In a published opinion filed February 9, 2021, the Sixth District Court of Appeal affirmed the trial court’s judgment dismissing a CEQA action challenging the EIR and project approvals for two development options (1.2 million square feet of light industrial, or 436,880 square foot data center/PG&E substation/728,000 square feet of light industrial) on a 64.5-acre fallow farmland site in the City of San Jose. Organizacion Comunidad de Alviso v. City of San Jose (Microsoft Corporation, et al., Real Parties in Interest) (2021) 60 Cal.App.5th 783. The Court of Appeal held that the trial court did not err in dismissing the action as time-barred after plaintiff OCA failed to timely join a necessary and indispensable real party in interest (Microsoft Corporation) within 30 days of the City’s filing of a second Notice of Determination (NOD) for the project. (As full disclosure, I represented Microsoft in this action.)
The second NOD filed by the City correctly named Microsoft as the project approval applicant and recipient. The City initially had filed an inaccurate NOD incorrectly naming the prior owners of the property and original applicants (Cilker). A City planner had provided a copy of the earlier incorrect NOD to plaintiff OCA member Mark Espinoza promptly after his email request, but did not email or mail him a copy of the correct NOD filed a few days later.
Plaintiff apparently did not check the public record for project-related NODs filed with the County Clerk. It filed its CEQA action naming Cilker as real parties within 30 days of the date of the first NOD. But OCA did not file its amended petition naming Microsoft within either 30 days of the filing of the second, corrected and operative NOD, or within 30 days after Cilker’s attorneys informed it that Microsoft (not Cilker) was the correct real party. (Cilker had sold Microsoft the project property and assigned the application rights prior to the project being approved.) Instead, OCA filed its amended petition naming Microsoft as the real party over a month after Cilker’s communication and over 70 days after the City’s filing of the second, correct and legally operative NOD, which had provided constructive notice to the public of the correct parties to sue.
Finding Microsoft to be a necessary and indispensable party to the action challenging its project approvals, the trial court held the CEQA action was barred by CEQA’s 30-day statute of limitations (Pub.

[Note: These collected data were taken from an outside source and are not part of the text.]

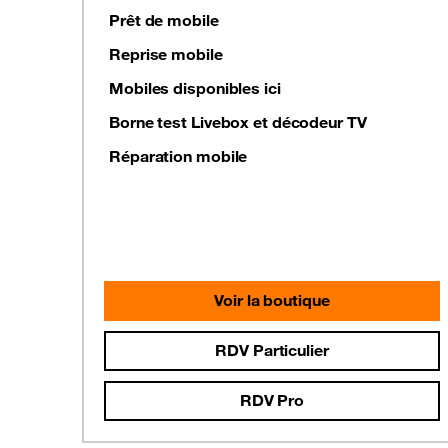
Prêt de mobile
Reprise mobile
Mobiles disponibles ici
Borne test Livebox et décodeur TV
Réparation mobile
Voir la boutique
RDV Particulier
RDV Pro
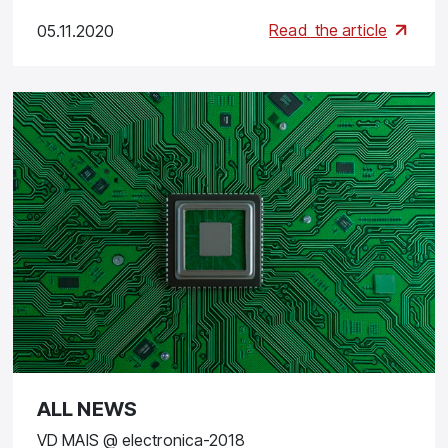
Read
the article
05.11.2020
ALL NEWS
VD MAIS @ electronica-2018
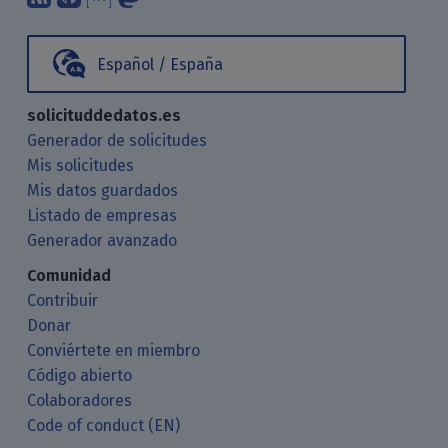
Español / España
solicituddedatos.es
Generador de solicitudes
Mis solicitudes
Mis datos guardados
Listado de empresas
Generador avanzado
Comunidad
Contribuir
Donar
Conviértete en miembro
Código abierto
Colaboradores
Code of conduct (EN)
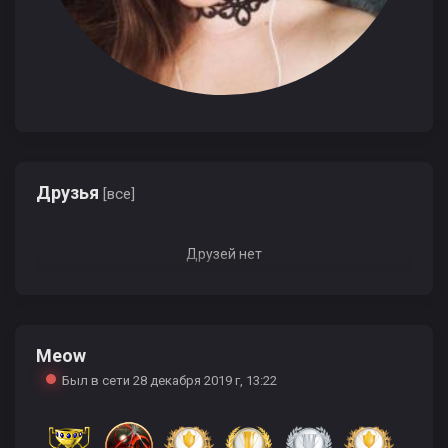
Друзья
[все]
Друзей нет
Meow
Был в сети 28 декабря 2019 г, 13:22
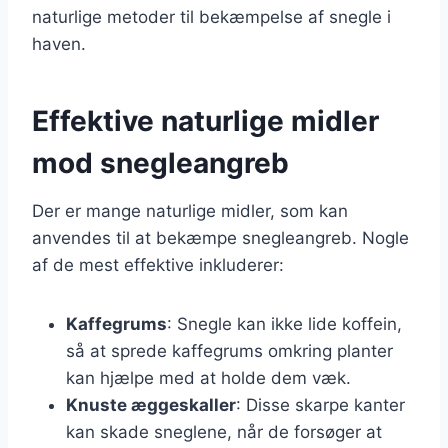
naturlige metoder til bekæmpelse af snegle i
haven.
Effektive naturlige midler
mod snegleangreb
Der er mange naturlige midler, som kan
anvendes til at bekæmpe snegleangreb. Nogle
af de mest effektive inkluderer:
Kaffegrums
: Snegle kan ikke lide koffein,
så at sprede kaffegrums omkring planter
kan hjælpe med at holde dem væk.
Knuste æggeskaller
: Disse skarpe kanter
kan skade sneglene, når de forsøger at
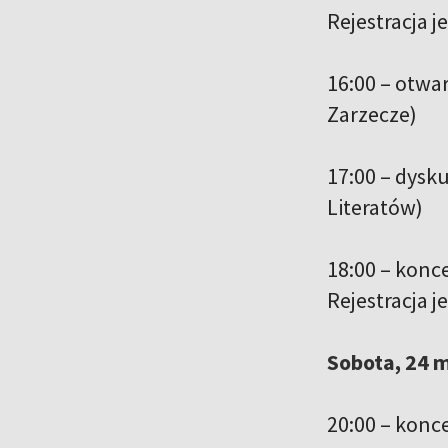
Rejestracja j
16:00 – otwar
Zarzecze)
17:00 – dysku
Literatów)
18:00 – konc
Rejestracja j
Sobota, 24 
20:00 – konc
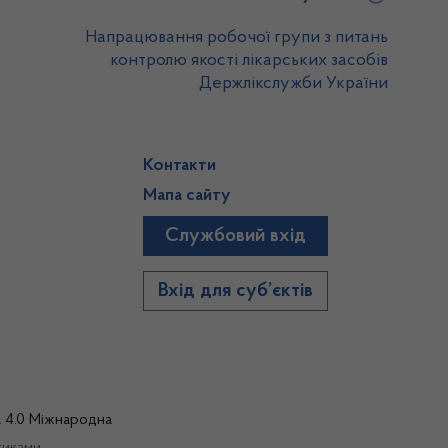
Напрацювання робочої групи з питань
контролю якості лікарських засобів
Держлікслужби України
Контакти
Мапа сайту
Службовий вхід
)
Вхід для суб’єктів
а 4.0 Міжнародна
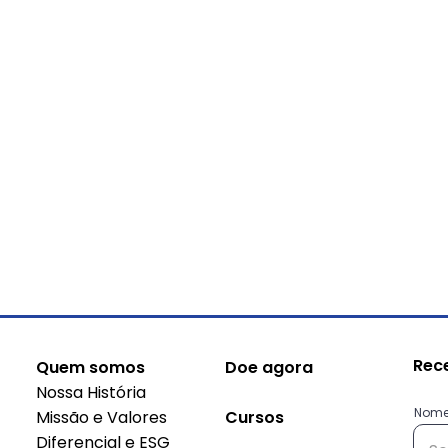
Rec
Quem somos
Doe agora
Nossa História
Nom
Missão e Valores
Cursos
Diferencial e ESG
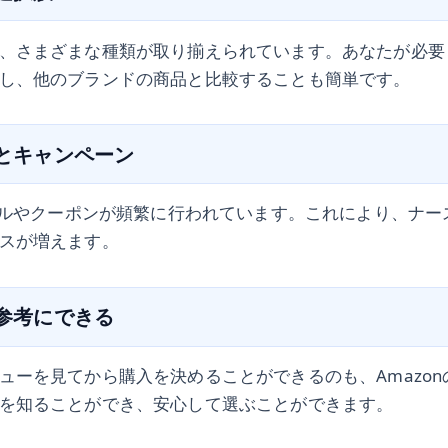
、さまざまな種類が取り揃えられています。あなたが必要
し、他のブランドの商品と比較することも簡単です。
格とキャンペーン
セールやクーポンが頻繁に行われています。これにより、ナ
スが増えます。
を参考にできる
ューを見てから購入を決めることができるのも、Amazo
を知ることができ、安心して選ぶことができます。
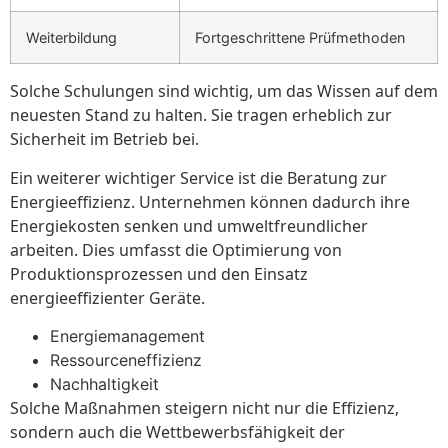
Weiterbildung
Fortgeschrittene Prüfmethoden
Solche Schulungen sind wichtig, um das Wissen auf dem
neuesten Stand zu halten. Sie tragen erheblich zur
Sicherheit im Betrieb bei.
Ein weiterer wichtiger Service ist die Beratung zur
Energieeffizienz. Unternehmen können dadurch ihre
Energiekosten senken und umweltfreundlicher
arbeiten. Dies umfasst die Optimierung von
Produktionsprozessen und den Einsatz
energieeffizienter Geräte.
Energiemanagement
Ressourceneffizienz
Nachhaltigkeit
Solche Maßnahmen steigern nicht nur die Effizienz,
sondern auch die Wettbewerbsfähigkeit der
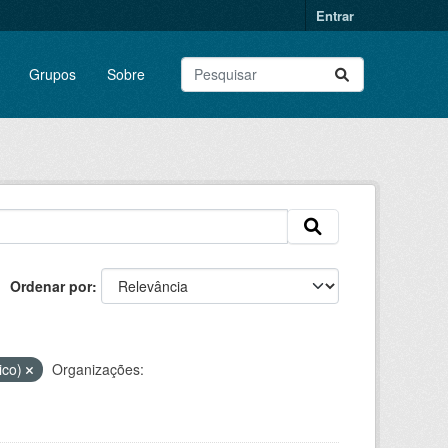
Entrar
Grupos
Sobre
Ordenar por
ico)
Organizações:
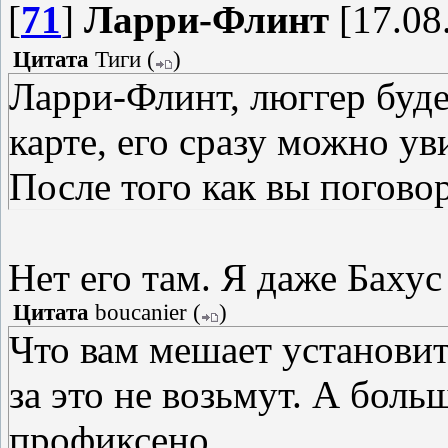
[
71
]
Ларри-Флинт
[17.08
Цитата
Тиги
(
)
Ларри-Флинт, люггер буде
карте, его сразу можно ув
После того как вы поговор
Нет его там. Я даже Бахус
Цитата
boucanier
(
)
Что вам мешает установить
за это не возьмут. А боль
профиксено.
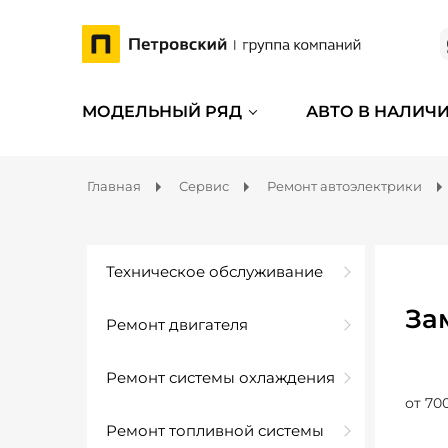
МОДЕЛЬНЫЙ РЯД
АВТО В НАЛИЧ
Главная
Сервис
Ремонт автоэлектрики
Техническое обслуживание
За
Ремонт двигателя
Ремонт системы охлаждения
от 70
Ремонт топливной системы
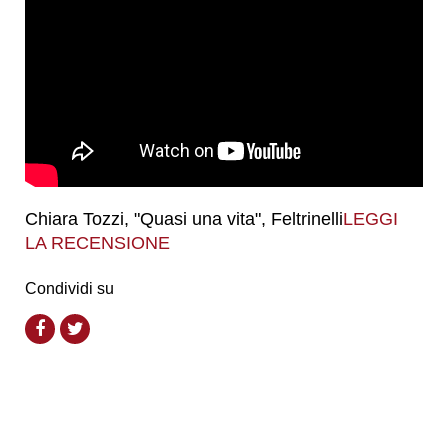
Chiara Tozzi, "Quasi una vita", Feltrinelli
LEGGI
LA RECENSIONE
Condividi su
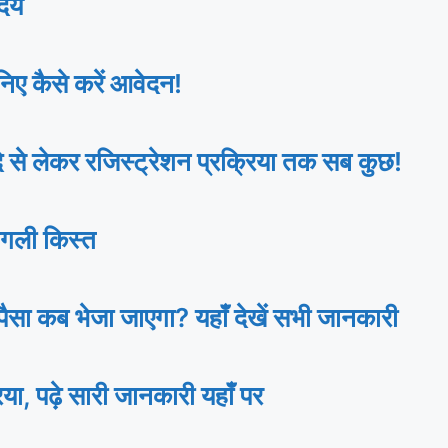
ेय
ए कैसे करें आवेदन!
 लेकर रजिस्ट्रेशन प्रक्रिया तक सब कुछ!
गली किस्त
ा कब भेजा जाएगा? यहाँ देखें सभी जानकारी
ढ़े सारी जानकारी यहाँ पर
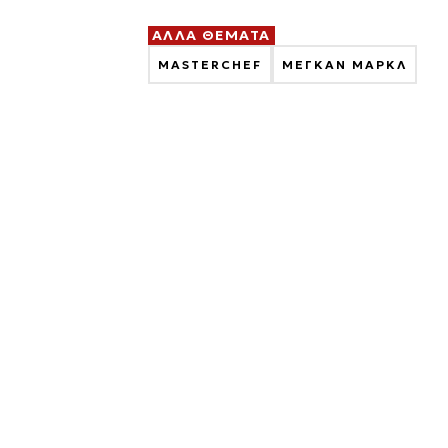
ΑΛΛΑ ΘΕΜΑΤΑ
MASTERCHEF
ΜΕΓΚΑΝ ΜΑΡΚΛ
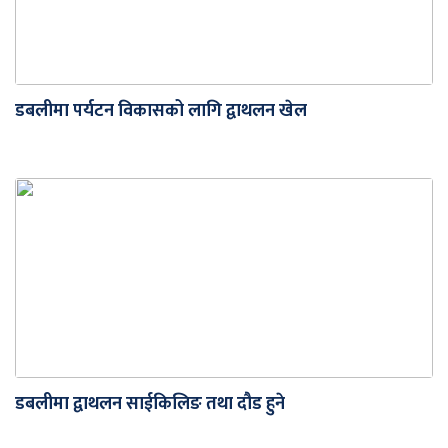
डबलीमा पर्यटन विकासको लागि द्वाथलन खेल
डबलीमा द्वाथलन साईकिलिङ तथा दौड हुने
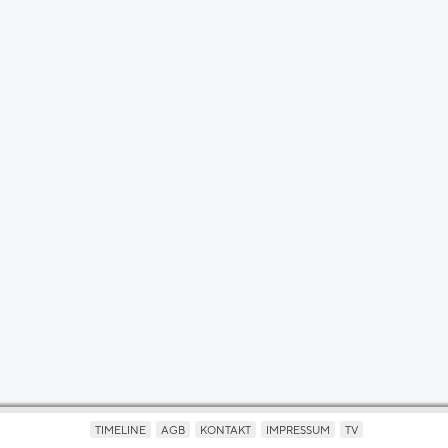
TIMELINE
AGB
KONTAKT
IMPRESSUM
TV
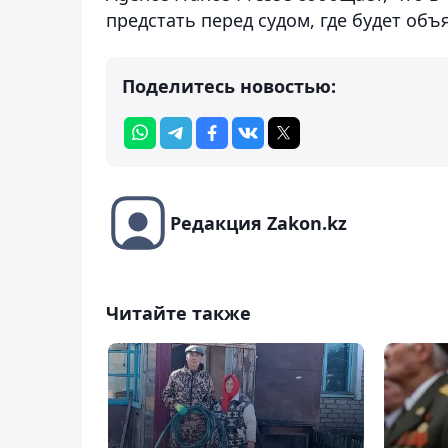
предстать перед судом, где будет объ
Поделитесь новостью:
Редакция Zakon.kz
Читайте также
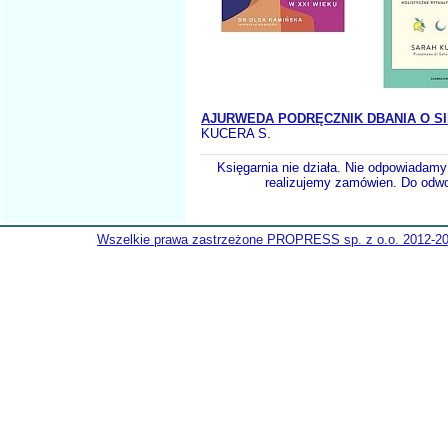
AJURWEDA PODRĘCZNIK DBANIA O SI
KUCERA S.
Księgarnia nie działa. Nie odpowiadamy 
realizujemy zamówien. Do odwol
Wszelkie prawa zastrzeżone PROPRESS sp. z o.o. 2012-2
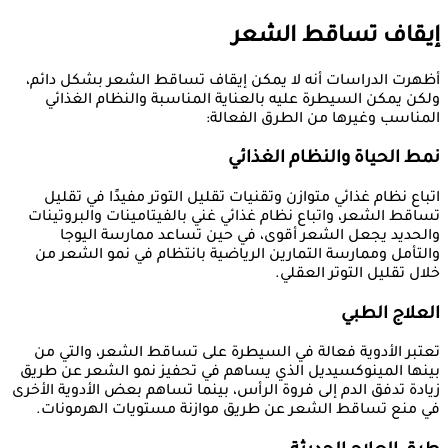
إيقاف تساقط الشعر
أظهرت الدراسات أنه لا يمكن إيقاف تساقط الشعر بشكل دائم،
ولكن يمكن السيطرة عليه بالعناية المناسبة والنظام الغذائي
المناسب وغيرها من الطرق الفعالة:
نمط الحياة والنظام الغذائي
اتباع نظام غذائي متوازن وتقنيات تقليل التوتر مفيدًا في تقليل
تساقط الشعر، واتباع نظام غذائي غني بالفيتامينات والبروتينات
والحديد يجعل الشعر أقوى، في حين تساعد ممارسة اليوجا
والتأمل وممارسة التمارين الرياضية بانتظام في نمو الشعر من
خلال تقليل التوتر العقلي.
العلاج الطبي
تعتبر الأدوية فعالة في السيطرة على تساقط الشعر، والتي من
بينها المينوكسيديل الذي يساهم في تحفيز نمو الشعر عن طريق
زيادة تدفق الدم إلى فروة الرأس، بينما تساهم بعض الأدوية الأخرى
في منع تساقط الشعر عن طريق موازنة مستويات الهرمونات.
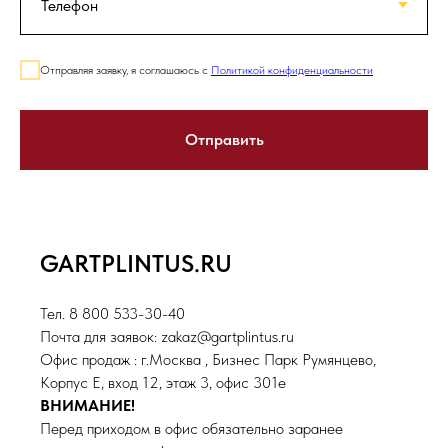
Отправляя заявку, я соглашаюсь с
Политикой конфиденциальности
Отправить
GARTPLINTUS.RU
Тел. 8 800 533-30-40
Почта для заявок: zakaz@gartplintus.ru
Офис продаж : г.Москва , Бизнес Парк Румянцево,
Корпус Е, вход 12, этаж 3, офис 301е
ВНИМАНИЕ!
Перед приходом в офис обязательно заранее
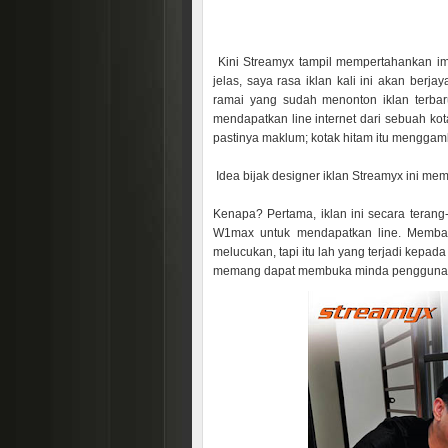
Kini Streamyx tampil mempertahankan im
jelas, saya rasa iklan kali ini akan be
ramai yang sudah menonton iklan terb
mendapatkan line internet dari sebuah k
pastinya maklum; kotak hitam itu menggam
Idea bijak designer iklan Streamyx ini mem
Kenapa? Pertama, iklan ini secara teran
W1max untuk mendapatkan line. Memba
melucukan, tapi itu lah yang terjadi kepa
memang dapat membuka minda pengguna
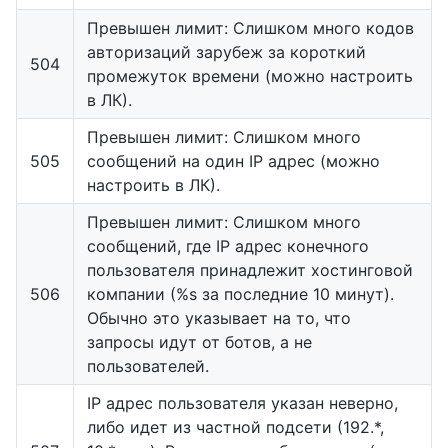
Превышен лимит: Слишком много кодов
авторизаций зарубеж за короткий
504
промежуток времени (можно настроить
в ЛК).
Превышен лимит: Слишком много
505
сообщений на один IP адрес (можно
настроить в ЛК).
Превышен лимит: Слишком много
сообщений, где IP адрес конечного
пользователя принадлежит хостинговой
506
компании (%s за последние 10 минут).
Обычно это указывает на то, что
запросы идут от ботов, а не
пользователей.
IP адрес пользователя указан неверно,
либо идет из частной подсети (192.*,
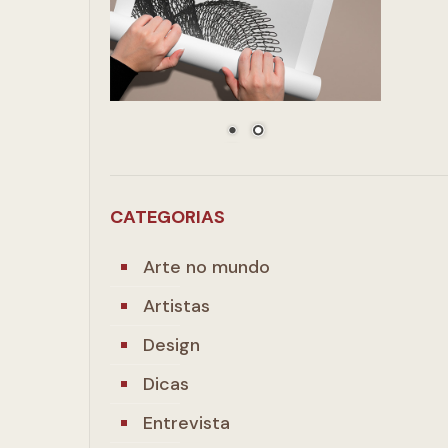
CATEGORIAS
Arte no mundo
Artistas
Design
Dicas
Entrevista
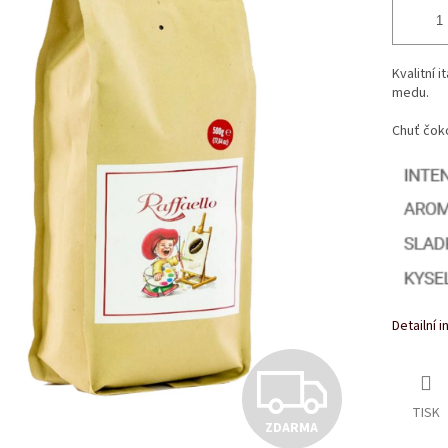
Kvalitní 
medu.
Chuť čok
Detailní 
Z
TISK
ZDARMA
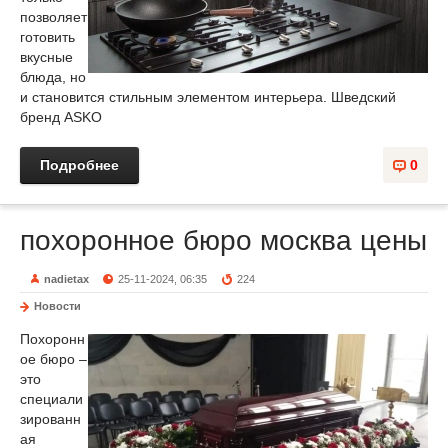
позволяет
готовить
вкусные
блюда, но
и становится стильным элементом интерьера. Шведский
бренд ASKO
Подробнее
0
похоронное бюро москва цены
nadietax
25-11-2024, 06:35
224
Новости
Похоронн
ое бюро –
это
специали
зированн
ая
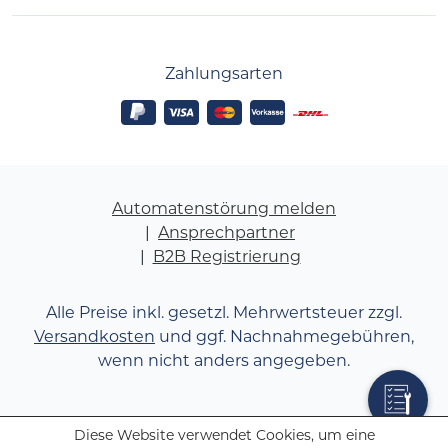
Zahlungsarten
Automatenstörung melden
Ansprechpartner
B2B Registrierung
Alle Preise inkl. gesetzl. Mehrwertsteuer zzgl.
Versandkosten
und ggf. Nachnahmegebühren,
wenn nicht anders angegeben.
Diese Website verwendet Cookies, um eine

Resources Code, § 21167(c)), which was triggered by the City’s filing of the second, valid NOD. It rejected OCA’s arguments that the statutory limitations bar could be avoided because the City did not timely mail it the second NOD (as required by statute), or by operation of the “relation back” doctrine or estoppel.
The Court of Appeal’s Opinion
In its brief opinion’s final introductory paragraph, the Court of Appeal summarized the arguments on appeal and its conclusions leading to affirmance as follows:
“Plaintiff argues on appeal that the trial court applied the incorrect statute of limitations, and alternatively that the trial court should have applied either estoppel or the relation back doctrine (Code Civ. Proc., § 474) in light of the city’s conduct. We acknowledge that the city violated CEQA by failing to send the second NOD to Espinoza. But the second NOD was properly filed with the county clerk, it provided constructive notice of the correct parties to sue, and plaintiff did not timely amend its petition to name Microsoft. Our close examination of the relevant statutes leads us to the uncomfortable conclusion that dismissal of the CEQA action was not error, and we must affirm the judgment.”
Key holdings and takeaways from the Court of Appeal’s opinion include:
Conclusion and Implications
While the Court of Appeal expressed some empathy for plaintiff’s frustration at not being able to rely on the first incorrect NOD provided by the City, it nonetheless followed applicable and well established statutory and case law principles in affirming the judgment. The law provides salutary “bright line” rules that govern this aspect of CEQA litigation and provide the certainty intended by the Legislature, i.e., the agency’s filing of a facially valid NOD is the statute of limitations trigger; the NOD provides constructive notice to the public and all potential litigants of the parties required to be sued; and potential plaintiffs have the responsibility to check the public record for and to review such notices, and any revisions to them, with care prior to filing their actions. (Author’s Note: Plaintiff/Appellant filed a petition for review of the Court of Appeal’s decision, which was denied by the California Supreme Court on May 26, 2021.)